TEXTABSCHNITT ::
····················

Welche Hühnerliteratur brauch‘ ich?
Ich bin ein großer Fan von Hühnerbüchern. Über die Jahre habe ich Dutzende angesammelt. Was ich aber mit der Zeit festgestellt habe war, dass der Informationszuwachs immer geringer wurde.
Was also tun?
Anfangs freut man sich mit jedem neuen Buch über die neuen Blickwinkel auf die immer selben Themen und Lösungen und vor allem über die neuen tollen Hühnerfotos. Ist man aber wirklich auf der Suche nach besseren Informationen, wird die Luft oft schnell dünn. Ich habe es schmerzhaft gemerkt, als ich nach handfesten Informationen über die Hühnerzucht gesucht habe. Nicht die klassische Zucht auf Ausstellungsmerkmale, sondern Zucht auf Leistungsmerkmale: anscheinend kein Thema für die Hobbyhalter, wenn man sich die Inhalte populärer Hühnerbücher anschaut.

····················

DATENSÄTZE ::
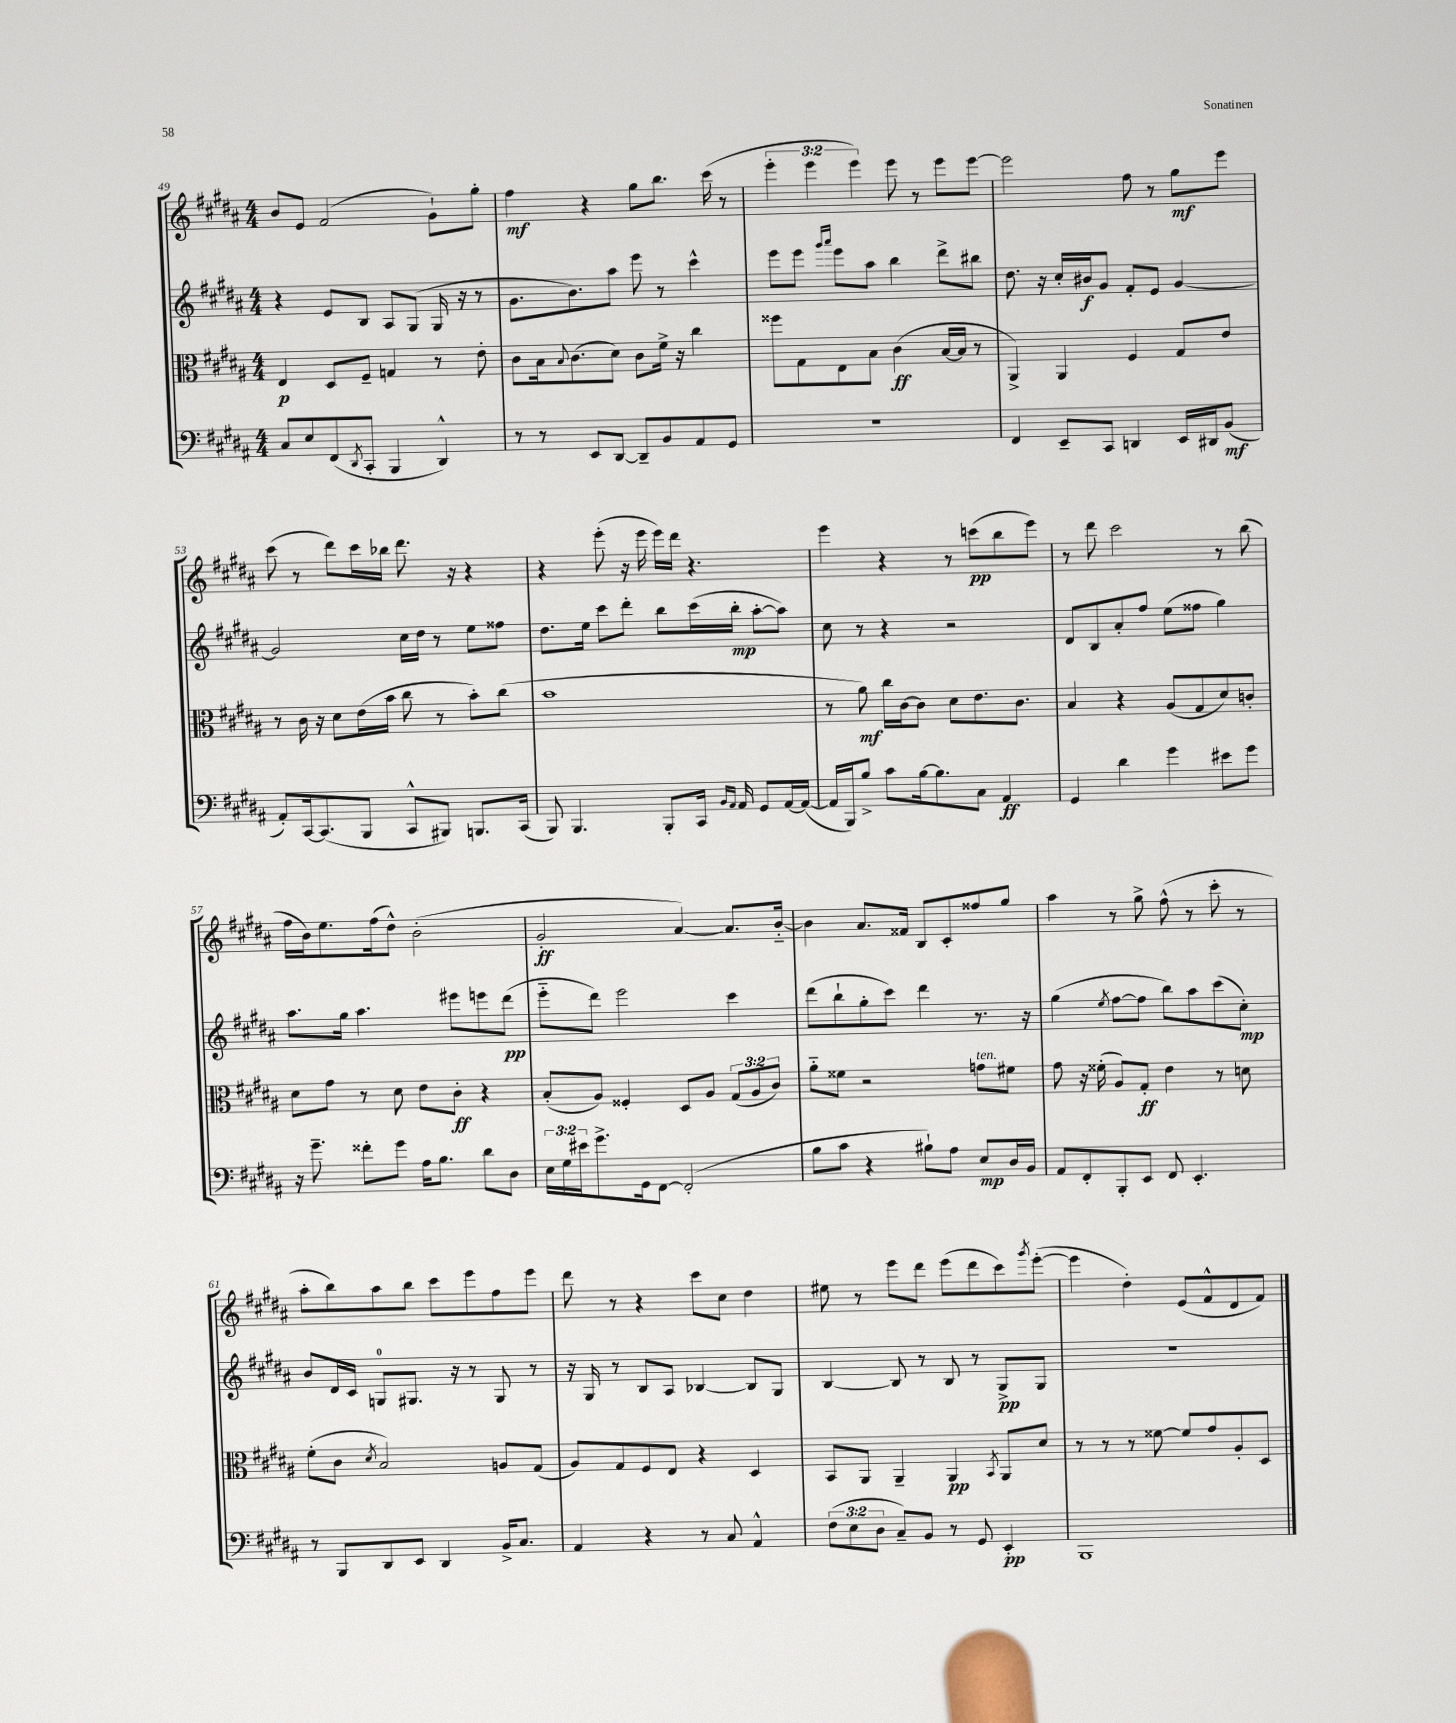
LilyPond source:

<<
\new StaffGroup <<
\new Staff = "s0" {
    \clef treble \key b \major \numericTimeSignature \time 4/4 \override Staff.TupletNumber.text = #tuplet-number::calc-fraction-text
    b'8 e'8 fis'2( gis'8-!) gis''8-. |
    fis''4\mf r4 gis''8 b''8. cis'''16( r8 |
    \tuplet 3/2 { e'''4-. e'''4 e'''4) } e'''8 r8 e'''8 e'''8~ |
    e'''2 fis''8 r8 gis''8\mf e'''8 |
    cis'''8( r8 dis'''8) cis'''16 bes''16 dis'''8. r16 r4 |
    r4 e'''8-.( r16 e'''16 e'''16) dis'''16 r4. |
    e'''4 r4 r8 c'''8\pp( b''8 e'''8) |
    r8 dis'''8 cis'''2 r8 b''8( |
    fis''16 b'16) e''8. fis''16( dis''8-^) b'2-.( |
    gis'2-.\ff ais'4~) ais'8. b'16~-_ |
    b'4 ais'8. fisis'16 b8 cis'8-. fisis''8 gis''8 |
    ais''4 r8 gis''8-> fis''8-^( r8 cis'''8-. r8 |
    ais''8-. b''8) ais''8 b''8 cis'''8 e'''8 fis''8 e'''8 |
    dis'''8 r8 r4 cis'''8 cis''8 dis''4 |
    eis''8 r8 e'''8 dis'''8 e'''8( dis'''8 cis'''8) \acciaccatura { gis'''8 } e'''8~-.( |
    e'''4 dis''4-.) e'8( fis'8-^ dis'8 fis'8) \bar "|." |
}
\new Staff = "s1" {
    \clef treble \key b \major \numericTimeSignature \time 4/4
    r4 e'8 b8 ais8 gis8( gis16 r16 r8 |
    gis'8. b'8.) ais''8 e'''8 r8 cis'''4-^ |
    e'''8 e'''8 \grace { gis'''16 ais'''16 } e'''8 ais''8 b''4 dis'''8-> bis''8 |
    dis''8. r16 cis''16-. bis'16\f gis'8 fis'8-. e'8 gis'4~ |
    gis'2 cis''16 dis''16 r8 e''8 fisis''8 |
    dis''8. e''16 cis'''8 dis'''8-. b''8 cis'''16( b''16-.\mp ais''8~-. ais''8) |
    cis''8 r8 r4 r2 |
    dis'8 b8 ais'8-. fis''8 e''8( fisis''8 gis''4) |
    ais''8. gis''16 ais''4. eis'''8 e'''8 dis'''8\pp( |
    e'''8-_ dis'''8) e'''2 cis'''4 |
    dis'''8( b''8-! gis''8-. cis'''8) dis'''4 r8. r16 |
    gis''4( \acciaccatura { e''8 } fis''8~ fis''8 b''8) ais''8 cis'''8( cis''8-.\mp) |
    b'8 dis'16 cis'16 g8-0 gis8. r16 r8 gis8 r8 |
    r16 gis16 r8 b8 ais8 bes4~ bes8 gis8 |
    b4~ b8 r8 b8 r8 gis8->\pp gis8 |
    R1 \bar "|." |
}
\new Staff = "s2" {
    \clef alto \key b \major \numericTimeSignature \time 4/4 \override Staff.TupletNumber.text = #tuplet-number::calc-fraction-text
    e4\p dis8 fis8-- g4 r8 e'8-. |
    cis'8 b16 \appoggiatura { b8 } cis'8.( dis'8) cis'8 fis'16-> r16 cis''4 |
    fisis''8 gis8 e8 b8 cis'4\ff( b16~ b16 r8 |
    ais,4->) ais,4 fis4 gis8 e'8 |
    r8 cis'16 r16 dis'8 e'16( b'16 cis''8 r8 b'8-.) cis''8( |
    b'1 |
    r8 ais'8\mf) cis''16 cis'16~ cis'8 dis'8 e'8. cis'8. |
    b4 r4 ais8( gis8 dis'8) c'8-. |
    dis'8 gis'8 r8 dis'8 e'8 cis'8-.\ff r4 |
    b8-.( ais8) fisis4-. dis8 ais8 \tuplet 3/2 { gis8( ais8 cis'8) } |
    ais'8-_ fisis'8 r2 g'8^\markup { \italic "ten." } fis'8 |
    gis'8 r16 fisis'16-.( ais8) gis8-.\ff e'4 r8 d'8 |
    fis'8-.( cis'8 \acciaccatura { dis'8 } b2) a8 gis8( |
    ais8) gis8 fis8 e8 r4 dis4 |
    b,8 ais,8 ais,4-- ais,4\pp \acciaccatura { b,8 } ais,8 dis'8 |
    r8 r8 r8 fisis'8~ fisis'8 gis'8 ais8-. dis8 \bar "|." |
}
\new Staff = "s3" {
    \clef bass \key b \major \numericTimeSignature \time 4/4 \override Staff.TupletNumber.text = #tuplet-number::calc-fraction-text
    cis8 e8 fis,8( \acciaccatura { dis,8 } cis,8-. b,,4 dis,4-^) |
    r8 r8 e,8 dis,8~ dis,8-- b,8 ais,8 gis,8 |
    R1 |
    fis,4 e,8-- cis,8 d,4 e,16 dis,16 b,8\mf( |
    ais,8-.) cis,16~ cis,8.( b,,8 cis,8-^ bis,,8) b,,8. cis,16( |
    b,,8) b,,4. b,,8-. cis,16 \grace { b,16 ais,16 } ais,16 gis,8 ais,16~ ais,16~( |
    ais,16 b,,16) b8-> cis'8 b16~ b8. cis8 ais,4\ff |
    gis,4 dis'4 gis'4 eis'8 gis'8 |
    r16 gis'8.-- fisis'8-. gis'8 ais16 b8. dis'8 dis8 |
    \tuplet 3/2 { e16 gis16 eis'16 } gis'8.-> gis,16 fis,8~ fis,2-.( |
    b8 cis'8 r4 bis8-!) ais8 e8\mp dis16 b,16 |
    ais,8 fis,8-. b,,8-. e,8 fis,8 e,4.-. |
    r8 b,,8 dis,8 e,8 dis,4 b,16-> cis8. |
    ais,4 r4 r8 cis8 ais,4-^ |
    \tuplet 3/2 { fis8( e8 dis8 } cis8--) b,8 r8 gis,8 e,4-.\pp |
    b,,1 \bar "|." |
}
>>
>>
\layout { \context { \Score currentBarNumber = #49 } }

····················

AUFGABE 1 :: Erklären Sie in einem bis drei Sätzen, wobei sich laut dem Textabschnitt über Hühnerliteratur gezeigt hat, dass bei der Suche nach besseren Informationen „die Luft oft schnell dünn“ wird.
AUFGABE 2 :: Suchen Sie in den Datensätzen alle Zeilen heraus, welche die Zeichenfolge „grace“ enthalten, und schreiben Sie diese Zeilen ab.
Die Datensätze haben mit dem Textabschnitt nichts zu tun.

RICHTIGE ANTWORT 1 :: Das zeigte sich bei der Suche nach handfesten Informationen über die Hühnerzucht, und zwar über die Zucht auf Leistungsmerkmale statt auf Ausstellungsmerkmale. Den Inhalten populärer Hühnerbücher nach ist das anscheinend kein Thema für Hobbyhalter.

RICHTIGE ANTWORT 2 ::
    e'''8 e'''8 \grace { gis'''16 ais'''16 } e'''8 ais''8 b''4 dis'''8-> bis''8 |
    b,,8) b,,4. b,,8-. cis,16 \grace { b,16 ais,16 } ais,16 gis,8 ais,16~ ais,16~( |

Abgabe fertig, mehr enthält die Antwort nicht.